Thursday, May 3, 2007

F is for Fakery

When things are not quite what they seem, faculty enable deceptions and delusions.

At the University of Puget Clowns [so called by President Pierce at graduation], administrators and apparatchiks rely on audience participation. As sad-sack deans, slapstick chairs, and supporting jesters engage in deliberate irony and inadvertent parody, rank and file faculty must suspend disbelief, credit performances, and accept verisimilitude as verity.

Most of the time, ordinary faculty suspend disbelief easily because most performances approximate reality. Many professors that the Faculty Advancement Committee (FAC) dubs distinguished, for example, have outperformed colleagues. Many recipients of teaching awards are good teachers. Many promotions are merited. These decisions at least roughly meet standards, criteria, and expectations and need little or no help or credence from faculty enablers.

From time to time, the FAC will deviate from rules or expectations and will have to counterfeit honors, designations, or decisions. When this happens, faculty enablers are indispensable. Colleagues must under such circumstances believe the unbelievable, credit the incredible, and deny the undeniable.
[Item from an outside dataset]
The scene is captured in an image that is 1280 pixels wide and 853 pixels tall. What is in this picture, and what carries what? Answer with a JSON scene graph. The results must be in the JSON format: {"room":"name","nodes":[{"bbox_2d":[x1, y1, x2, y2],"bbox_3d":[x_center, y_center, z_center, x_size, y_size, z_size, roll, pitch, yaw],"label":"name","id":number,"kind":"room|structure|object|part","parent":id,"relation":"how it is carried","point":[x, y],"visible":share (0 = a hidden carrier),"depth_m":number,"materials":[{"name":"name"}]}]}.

More, colleagues must shore up accounts where they are obviously faulty lest innocents who are not enablers catch on to the fakery.
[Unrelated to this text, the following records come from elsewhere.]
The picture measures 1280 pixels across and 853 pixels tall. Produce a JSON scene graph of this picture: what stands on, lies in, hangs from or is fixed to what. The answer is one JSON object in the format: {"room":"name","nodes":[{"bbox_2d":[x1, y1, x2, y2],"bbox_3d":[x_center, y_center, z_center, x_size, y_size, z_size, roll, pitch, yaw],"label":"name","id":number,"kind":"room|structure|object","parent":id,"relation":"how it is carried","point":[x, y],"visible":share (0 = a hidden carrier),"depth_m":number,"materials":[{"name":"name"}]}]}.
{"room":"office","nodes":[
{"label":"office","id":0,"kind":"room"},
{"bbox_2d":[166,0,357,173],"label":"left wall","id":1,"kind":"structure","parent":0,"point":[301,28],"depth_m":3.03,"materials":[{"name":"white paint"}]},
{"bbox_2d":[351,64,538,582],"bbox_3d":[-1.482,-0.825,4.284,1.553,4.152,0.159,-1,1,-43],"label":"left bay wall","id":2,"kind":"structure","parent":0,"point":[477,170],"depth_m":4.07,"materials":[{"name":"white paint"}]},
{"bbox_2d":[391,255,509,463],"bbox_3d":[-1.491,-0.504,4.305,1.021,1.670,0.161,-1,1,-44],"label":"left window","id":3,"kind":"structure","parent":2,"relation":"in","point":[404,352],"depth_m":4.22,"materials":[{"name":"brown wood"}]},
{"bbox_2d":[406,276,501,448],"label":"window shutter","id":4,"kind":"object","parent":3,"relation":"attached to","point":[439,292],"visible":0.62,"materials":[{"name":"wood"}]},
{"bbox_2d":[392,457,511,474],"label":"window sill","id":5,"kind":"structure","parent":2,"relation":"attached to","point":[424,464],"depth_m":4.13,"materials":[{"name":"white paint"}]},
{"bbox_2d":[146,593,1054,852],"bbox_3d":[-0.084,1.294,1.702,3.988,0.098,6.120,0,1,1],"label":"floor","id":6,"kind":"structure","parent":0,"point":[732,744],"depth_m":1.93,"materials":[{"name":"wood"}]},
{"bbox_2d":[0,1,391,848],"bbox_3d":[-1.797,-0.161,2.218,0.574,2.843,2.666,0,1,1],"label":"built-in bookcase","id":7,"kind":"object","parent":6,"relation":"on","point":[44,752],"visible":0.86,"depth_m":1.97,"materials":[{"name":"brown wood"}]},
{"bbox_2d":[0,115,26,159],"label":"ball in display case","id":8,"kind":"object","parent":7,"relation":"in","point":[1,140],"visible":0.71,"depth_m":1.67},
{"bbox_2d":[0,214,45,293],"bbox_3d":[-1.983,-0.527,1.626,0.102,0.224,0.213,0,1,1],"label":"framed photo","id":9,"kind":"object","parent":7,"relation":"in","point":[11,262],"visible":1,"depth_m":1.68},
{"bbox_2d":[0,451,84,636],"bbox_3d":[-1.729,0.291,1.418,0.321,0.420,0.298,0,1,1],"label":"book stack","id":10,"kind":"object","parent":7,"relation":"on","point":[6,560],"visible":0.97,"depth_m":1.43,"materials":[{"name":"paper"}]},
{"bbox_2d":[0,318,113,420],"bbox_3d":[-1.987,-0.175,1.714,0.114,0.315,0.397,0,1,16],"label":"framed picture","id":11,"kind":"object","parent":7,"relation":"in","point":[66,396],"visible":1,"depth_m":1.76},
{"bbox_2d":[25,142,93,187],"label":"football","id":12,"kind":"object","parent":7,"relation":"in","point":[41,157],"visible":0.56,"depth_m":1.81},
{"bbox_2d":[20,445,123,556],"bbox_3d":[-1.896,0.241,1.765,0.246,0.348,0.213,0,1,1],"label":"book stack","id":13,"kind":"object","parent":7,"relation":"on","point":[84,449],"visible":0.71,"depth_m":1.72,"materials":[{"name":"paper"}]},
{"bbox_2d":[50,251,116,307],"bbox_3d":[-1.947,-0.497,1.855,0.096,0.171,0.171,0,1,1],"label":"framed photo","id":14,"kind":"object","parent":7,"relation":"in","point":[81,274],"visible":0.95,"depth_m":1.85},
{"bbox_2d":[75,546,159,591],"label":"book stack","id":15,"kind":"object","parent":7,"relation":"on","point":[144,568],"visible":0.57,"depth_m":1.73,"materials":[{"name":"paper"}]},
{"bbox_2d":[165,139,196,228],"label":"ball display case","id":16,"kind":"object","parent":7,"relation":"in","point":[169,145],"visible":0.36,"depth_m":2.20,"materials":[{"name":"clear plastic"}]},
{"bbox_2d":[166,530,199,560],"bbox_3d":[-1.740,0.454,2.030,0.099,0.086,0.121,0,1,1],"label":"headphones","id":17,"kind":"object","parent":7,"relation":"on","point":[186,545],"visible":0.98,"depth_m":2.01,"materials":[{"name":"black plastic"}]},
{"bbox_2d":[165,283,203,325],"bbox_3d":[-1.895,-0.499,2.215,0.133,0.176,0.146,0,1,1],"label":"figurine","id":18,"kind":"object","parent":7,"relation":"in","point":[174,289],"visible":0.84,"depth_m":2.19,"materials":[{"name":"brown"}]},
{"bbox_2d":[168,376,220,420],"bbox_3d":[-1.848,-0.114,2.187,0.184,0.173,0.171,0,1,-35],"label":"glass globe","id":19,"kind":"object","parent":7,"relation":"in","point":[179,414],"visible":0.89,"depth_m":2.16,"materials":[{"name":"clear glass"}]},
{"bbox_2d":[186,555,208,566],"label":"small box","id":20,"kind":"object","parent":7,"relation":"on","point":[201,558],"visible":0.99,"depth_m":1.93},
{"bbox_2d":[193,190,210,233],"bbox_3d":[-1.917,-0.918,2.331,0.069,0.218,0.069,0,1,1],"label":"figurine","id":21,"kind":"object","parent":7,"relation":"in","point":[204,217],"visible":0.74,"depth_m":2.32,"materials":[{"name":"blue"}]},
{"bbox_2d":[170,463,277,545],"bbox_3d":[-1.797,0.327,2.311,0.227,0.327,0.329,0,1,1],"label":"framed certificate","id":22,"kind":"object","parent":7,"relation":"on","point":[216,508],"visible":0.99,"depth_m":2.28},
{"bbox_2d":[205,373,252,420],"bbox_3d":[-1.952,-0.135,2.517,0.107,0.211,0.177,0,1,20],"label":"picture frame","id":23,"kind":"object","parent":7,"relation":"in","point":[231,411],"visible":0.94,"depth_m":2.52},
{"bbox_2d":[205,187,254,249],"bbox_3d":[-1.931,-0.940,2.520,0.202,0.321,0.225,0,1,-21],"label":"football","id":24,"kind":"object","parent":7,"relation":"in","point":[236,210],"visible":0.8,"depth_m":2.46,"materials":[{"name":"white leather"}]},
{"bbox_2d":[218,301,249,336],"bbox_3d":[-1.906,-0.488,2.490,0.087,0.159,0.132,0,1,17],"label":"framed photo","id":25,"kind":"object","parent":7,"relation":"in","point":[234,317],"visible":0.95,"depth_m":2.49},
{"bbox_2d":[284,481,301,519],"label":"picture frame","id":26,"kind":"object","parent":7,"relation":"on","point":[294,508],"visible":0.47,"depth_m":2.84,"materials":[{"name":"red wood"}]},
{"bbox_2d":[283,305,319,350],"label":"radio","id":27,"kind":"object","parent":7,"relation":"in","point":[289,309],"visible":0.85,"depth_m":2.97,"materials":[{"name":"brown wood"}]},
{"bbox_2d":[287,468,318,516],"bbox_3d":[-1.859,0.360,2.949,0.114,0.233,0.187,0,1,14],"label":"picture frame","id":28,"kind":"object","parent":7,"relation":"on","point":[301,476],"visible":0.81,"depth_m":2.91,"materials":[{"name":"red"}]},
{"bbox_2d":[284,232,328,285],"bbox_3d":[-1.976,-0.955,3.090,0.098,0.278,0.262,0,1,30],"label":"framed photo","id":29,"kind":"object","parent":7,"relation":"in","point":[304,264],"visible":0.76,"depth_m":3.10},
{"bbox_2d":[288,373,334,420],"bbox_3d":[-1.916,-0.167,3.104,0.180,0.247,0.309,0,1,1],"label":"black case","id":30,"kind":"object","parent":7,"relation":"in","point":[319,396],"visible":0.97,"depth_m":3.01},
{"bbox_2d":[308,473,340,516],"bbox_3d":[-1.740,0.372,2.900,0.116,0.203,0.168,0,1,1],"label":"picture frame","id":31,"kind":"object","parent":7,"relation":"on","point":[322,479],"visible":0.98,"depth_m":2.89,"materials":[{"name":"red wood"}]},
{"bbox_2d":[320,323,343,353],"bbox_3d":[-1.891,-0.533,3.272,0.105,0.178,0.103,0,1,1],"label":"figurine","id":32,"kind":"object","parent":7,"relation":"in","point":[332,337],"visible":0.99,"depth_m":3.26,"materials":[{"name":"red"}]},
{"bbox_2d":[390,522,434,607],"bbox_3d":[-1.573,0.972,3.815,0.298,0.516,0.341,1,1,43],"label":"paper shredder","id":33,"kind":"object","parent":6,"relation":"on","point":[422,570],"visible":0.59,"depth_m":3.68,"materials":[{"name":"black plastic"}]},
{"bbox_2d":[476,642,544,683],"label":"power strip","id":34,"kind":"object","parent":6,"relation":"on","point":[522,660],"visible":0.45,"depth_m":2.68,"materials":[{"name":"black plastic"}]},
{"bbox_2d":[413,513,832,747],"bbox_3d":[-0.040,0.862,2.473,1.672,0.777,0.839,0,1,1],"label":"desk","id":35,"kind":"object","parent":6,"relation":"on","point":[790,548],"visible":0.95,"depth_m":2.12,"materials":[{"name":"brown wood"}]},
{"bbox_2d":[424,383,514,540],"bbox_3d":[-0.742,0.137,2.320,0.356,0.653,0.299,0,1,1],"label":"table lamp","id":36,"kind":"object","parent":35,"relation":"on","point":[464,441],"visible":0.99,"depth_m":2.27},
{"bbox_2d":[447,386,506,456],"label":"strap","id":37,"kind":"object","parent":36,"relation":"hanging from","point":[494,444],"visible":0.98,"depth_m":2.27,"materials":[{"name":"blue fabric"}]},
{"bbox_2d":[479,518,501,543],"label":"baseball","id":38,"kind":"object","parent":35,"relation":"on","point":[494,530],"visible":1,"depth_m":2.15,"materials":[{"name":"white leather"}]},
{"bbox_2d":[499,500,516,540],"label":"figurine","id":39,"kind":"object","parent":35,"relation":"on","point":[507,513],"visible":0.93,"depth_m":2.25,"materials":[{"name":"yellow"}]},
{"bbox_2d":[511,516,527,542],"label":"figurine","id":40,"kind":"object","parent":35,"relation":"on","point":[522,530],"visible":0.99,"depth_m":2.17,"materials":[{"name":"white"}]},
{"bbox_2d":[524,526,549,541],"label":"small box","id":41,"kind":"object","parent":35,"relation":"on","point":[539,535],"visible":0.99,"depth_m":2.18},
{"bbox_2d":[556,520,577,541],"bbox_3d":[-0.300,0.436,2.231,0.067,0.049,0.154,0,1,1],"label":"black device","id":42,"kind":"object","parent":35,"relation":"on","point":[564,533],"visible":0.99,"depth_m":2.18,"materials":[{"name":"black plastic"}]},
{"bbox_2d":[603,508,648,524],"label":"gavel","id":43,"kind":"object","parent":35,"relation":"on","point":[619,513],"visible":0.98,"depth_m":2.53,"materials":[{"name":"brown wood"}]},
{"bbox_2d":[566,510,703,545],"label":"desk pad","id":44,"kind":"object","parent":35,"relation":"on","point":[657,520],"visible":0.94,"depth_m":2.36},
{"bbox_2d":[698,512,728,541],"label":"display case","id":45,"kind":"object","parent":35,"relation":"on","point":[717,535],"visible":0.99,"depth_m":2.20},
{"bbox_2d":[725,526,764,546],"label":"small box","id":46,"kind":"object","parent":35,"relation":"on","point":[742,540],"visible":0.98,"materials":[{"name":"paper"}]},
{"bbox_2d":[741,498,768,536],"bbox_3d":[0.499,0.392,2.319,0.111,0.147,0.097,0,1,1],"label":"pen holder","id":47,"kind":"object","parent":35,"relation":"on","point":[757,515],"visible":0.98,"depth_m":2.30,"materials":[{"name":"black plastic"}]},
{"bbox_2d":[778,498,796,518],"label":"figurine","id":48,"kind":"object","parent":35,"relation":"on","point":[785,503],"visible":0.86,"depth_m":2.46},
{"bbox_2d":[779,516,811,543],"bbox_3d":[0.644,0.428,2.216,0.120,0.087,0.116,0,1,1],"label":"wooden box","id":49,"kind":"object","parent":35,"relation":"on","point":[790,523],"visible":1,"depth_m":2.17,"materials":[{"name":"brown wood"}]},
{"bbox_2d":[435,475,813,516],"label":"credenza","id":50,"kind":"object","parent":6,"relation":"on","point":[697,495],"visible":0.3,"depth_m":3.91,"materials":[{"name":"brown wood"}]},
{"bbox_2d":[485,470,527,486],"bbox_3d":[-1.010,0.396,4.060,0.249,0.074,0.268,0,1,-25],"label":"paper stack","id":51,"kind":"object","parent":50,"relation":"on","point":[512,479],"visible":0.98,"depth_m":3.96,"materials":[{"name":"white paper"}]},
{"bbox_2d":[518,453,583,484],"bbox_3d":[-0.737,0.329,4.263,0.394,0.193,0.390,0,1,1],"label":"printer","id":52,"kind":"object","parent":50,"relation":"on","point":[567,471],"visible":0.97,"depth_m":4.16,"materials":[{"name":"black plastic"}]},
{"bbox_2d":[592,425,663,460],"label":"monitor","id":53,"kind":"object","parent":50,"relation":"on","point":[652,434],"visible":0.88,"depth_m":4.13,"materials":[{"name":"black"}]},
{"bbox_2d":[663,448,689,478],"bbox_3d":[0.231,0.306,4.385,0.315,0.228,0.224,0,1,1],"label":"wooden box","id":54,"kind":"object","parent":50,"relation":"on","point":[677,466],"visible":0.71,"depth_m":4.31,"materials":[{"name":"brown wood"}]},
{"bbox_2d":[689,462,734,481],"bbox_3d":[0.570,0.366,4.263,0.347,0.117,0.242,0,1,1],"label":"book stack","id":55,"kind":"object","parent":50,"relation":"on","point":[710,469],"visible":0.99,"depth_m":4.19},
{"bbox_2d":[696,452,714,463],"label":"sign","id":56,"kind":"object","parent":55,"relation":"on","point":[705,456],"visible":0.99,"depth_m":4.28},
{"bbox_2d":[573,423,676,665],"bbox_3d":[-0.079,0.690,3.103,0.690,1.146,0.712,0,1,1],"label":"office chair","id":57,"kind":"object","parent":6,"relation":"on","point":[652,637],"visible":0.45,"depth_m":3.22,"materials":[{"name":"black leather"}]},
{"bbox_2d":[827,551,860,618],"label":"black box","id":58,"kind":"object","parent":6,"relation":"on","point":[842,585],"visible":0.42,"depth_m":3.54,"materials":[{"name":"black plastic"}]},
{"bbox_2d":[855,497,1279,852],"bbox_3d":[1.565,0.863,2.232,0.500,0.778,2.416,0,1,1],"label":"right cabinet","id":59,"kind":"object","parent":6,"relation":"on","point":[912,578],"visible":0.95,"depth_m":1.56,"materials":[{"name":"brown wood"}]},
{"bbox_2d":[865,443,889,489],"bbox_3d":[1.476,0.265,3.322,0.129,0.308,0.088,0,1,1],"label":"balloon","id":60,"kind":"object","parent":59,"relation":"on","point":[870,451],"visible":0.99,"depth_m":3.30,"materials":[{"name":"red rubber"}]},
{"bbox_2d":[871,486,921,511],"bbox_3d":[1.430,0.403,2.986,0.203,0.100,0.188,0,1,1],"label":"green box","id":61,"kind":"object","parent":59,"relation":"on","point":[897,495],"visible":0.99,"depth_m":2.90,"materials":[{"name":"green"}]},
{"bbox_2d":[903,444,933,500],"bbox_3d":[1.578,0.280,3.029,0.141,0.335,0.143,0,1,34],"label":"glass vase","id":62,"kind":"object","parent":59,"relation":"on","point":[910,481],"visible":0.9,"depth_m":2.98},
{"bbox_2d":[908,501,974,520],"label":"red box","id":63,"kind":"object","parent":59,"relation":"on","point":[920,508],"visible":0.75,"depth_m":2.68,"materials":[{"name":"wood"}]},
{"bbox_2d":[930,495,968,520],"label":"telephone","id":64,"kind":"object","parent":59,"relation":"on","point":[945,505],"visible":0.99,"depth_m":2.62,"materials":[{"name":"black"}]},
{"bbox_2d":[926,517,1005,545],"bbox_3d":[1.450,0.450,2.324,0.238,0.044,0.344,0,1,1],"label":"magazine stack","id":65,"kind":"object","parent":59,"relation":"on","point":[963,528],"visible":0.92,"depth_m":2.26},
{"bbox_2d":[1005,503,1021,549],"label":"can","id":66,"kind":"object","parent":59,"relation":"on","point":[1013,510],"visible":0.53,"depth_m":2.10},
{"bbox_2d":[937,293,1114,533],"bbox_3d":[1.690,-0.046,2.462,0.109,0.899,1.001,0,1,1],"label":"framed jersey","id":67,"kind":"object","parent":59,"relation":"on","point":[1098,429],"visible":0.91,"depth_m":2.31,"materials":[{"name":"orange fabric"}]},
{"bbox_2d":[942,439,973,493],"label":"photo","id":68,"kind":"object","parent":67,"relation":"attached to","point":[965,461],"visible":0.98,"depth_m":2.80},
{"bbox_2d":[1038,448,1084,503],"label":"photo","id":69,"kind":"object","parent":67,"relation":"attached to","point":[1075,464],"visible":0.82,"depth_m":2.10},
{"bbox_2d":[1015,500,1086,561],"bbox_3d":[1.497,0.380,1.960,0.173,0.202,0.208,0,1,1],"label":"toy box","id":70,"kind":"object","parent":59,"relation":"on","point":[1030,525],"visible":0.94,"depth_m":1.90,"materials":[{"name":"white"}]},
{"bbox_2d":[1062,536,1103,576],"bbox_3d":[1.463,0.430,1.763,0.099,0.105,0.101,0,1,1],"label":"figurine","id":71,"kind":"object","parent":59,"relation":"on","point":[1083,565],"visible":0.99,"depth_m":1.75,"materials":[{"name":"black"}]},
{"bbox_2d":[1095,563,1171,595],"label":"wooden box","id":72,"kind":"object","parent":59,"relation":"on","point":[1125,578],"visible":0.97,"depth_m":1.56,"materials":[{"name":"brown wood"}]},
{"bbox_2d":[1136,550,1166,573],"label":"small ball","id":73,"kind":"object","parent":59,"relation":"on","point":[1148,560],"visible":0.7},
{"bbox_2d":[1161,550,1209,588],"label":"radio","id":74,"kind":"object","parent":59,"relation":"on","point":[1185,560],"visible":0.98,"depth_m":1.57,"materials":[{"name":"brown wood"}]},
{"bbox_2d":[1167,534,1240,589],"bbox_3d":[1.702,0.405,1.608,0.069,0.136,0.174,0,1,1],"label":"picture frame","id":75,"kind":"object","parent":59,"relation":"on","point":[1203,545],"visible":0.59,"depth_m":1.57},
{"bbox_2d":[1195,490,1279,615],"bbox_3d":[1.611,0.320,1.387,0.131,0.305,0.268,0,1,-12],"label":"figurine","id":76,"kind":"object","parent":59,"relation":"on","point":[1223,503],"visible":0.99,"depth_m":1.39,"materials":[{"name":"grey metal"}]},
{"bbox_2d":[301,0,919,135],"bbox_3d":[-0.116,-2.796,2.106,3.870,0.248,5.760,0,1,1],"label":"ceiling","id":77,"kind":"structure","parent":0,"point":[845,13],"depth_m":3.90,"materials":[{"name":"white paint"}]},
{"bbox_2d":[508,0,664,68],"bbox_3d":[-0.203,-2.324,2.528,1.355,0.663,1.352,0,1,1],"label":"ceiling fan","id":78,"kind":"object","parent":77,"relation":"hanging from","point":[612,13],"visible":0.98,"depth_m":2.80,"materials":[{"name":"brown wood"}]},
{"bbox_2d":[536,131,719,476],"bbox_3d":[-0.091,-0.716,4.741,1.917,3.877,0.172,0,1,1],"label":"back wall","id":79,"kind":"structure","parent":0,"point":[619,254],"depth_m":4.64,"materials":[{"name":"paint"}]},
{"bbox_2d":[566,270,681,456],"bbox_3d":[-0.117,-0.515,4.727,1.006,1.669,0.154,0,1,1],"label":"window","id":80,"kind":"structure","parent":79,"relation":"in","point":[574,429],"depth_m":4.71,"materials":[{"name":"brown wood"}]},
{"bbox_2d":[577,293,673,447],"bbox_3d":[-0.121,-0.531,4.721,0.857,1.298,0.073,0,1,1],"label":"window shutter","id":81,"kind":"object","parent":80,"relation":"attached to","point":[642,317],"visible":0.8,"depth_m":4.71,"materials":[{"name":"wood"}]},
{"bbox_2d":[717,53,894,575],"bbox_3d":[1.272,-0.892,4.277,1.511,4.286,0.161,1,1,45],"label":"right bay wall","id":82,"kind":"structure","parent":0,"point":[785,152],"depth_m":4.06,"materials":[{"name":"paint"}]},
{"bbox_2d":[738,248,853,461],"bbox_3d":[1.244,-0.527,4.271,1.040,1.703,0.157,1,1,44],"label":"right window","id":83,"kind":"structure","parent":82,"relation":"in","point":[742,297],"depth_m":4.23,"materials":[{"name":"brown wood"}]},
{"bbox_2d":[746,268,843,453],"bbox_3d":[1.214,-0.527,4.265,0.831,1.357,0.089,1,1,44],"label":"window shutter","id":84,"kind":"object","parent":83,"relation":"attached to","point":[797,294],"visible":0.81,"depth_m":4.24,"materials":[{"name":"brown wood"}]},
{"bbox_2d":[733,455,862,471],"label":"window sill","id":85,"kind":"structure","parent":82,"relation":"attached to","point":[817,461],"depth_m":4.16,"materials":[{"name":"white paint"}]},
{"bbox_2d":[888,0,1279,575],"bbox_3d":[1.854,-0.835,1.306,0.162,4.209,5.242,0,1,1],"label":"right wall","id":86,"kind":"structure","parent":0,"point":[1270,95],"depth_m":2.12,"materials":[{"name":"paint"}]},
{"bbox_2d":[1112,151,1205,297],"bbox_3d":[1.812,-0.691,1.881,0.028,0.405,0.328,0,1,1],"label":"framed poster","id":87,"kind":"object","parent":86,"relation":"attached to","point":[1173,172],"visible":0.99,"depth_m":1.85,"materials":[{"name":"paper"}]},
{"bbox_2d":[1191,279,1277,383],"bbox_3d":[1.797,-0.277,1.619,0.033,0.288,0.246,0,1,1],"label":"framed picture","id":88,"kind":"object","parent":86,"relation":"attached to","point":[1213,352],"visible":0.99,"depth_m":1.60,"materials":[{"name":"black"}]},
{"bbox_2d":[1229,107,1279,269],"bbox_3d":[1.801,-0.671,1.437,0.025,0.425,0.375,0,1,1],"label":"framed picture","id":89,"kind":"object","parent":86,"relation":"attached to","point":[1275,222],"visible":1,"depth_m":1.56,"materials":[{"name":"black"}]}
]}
As we saw in “Evaluating Committee Performance,” an earlier entry in this blog, whatever social production appears to be exactly what one would expect probably is what it seems; if a performance is not what it seems, most likely it is a perfect fake (as Erving Goffman taught us).

Veteran faculty routinely perfect fakery to nudge the FAC within range of practice and precedents. A few colleagues stretch the facts or bury inconvenient truths to enable the FAC to award a mediocrity a teaching award; far more colleagues at the Fall Faculty Dinner clap politely and avoid obvious mismatches between the evidence and the outcome. When a colleague who is distinguished from other full professors mostly or only in a negative direction is designated “Distinguished,” colleagues avert their eyes at the Fall Faculty Dinner then acted surprised that such designees claim to be “Distinguished” on business cards or on correspondence as if such designation were equivalent to “Distinguished Professor of This or That” at a genuine university. Colleagues must assist in the fakery.

So when next one marvels at ersatz evaluation, give some thought to the bozos piling out of the little car. They perform their parts so that featured actors can fake out the unwary.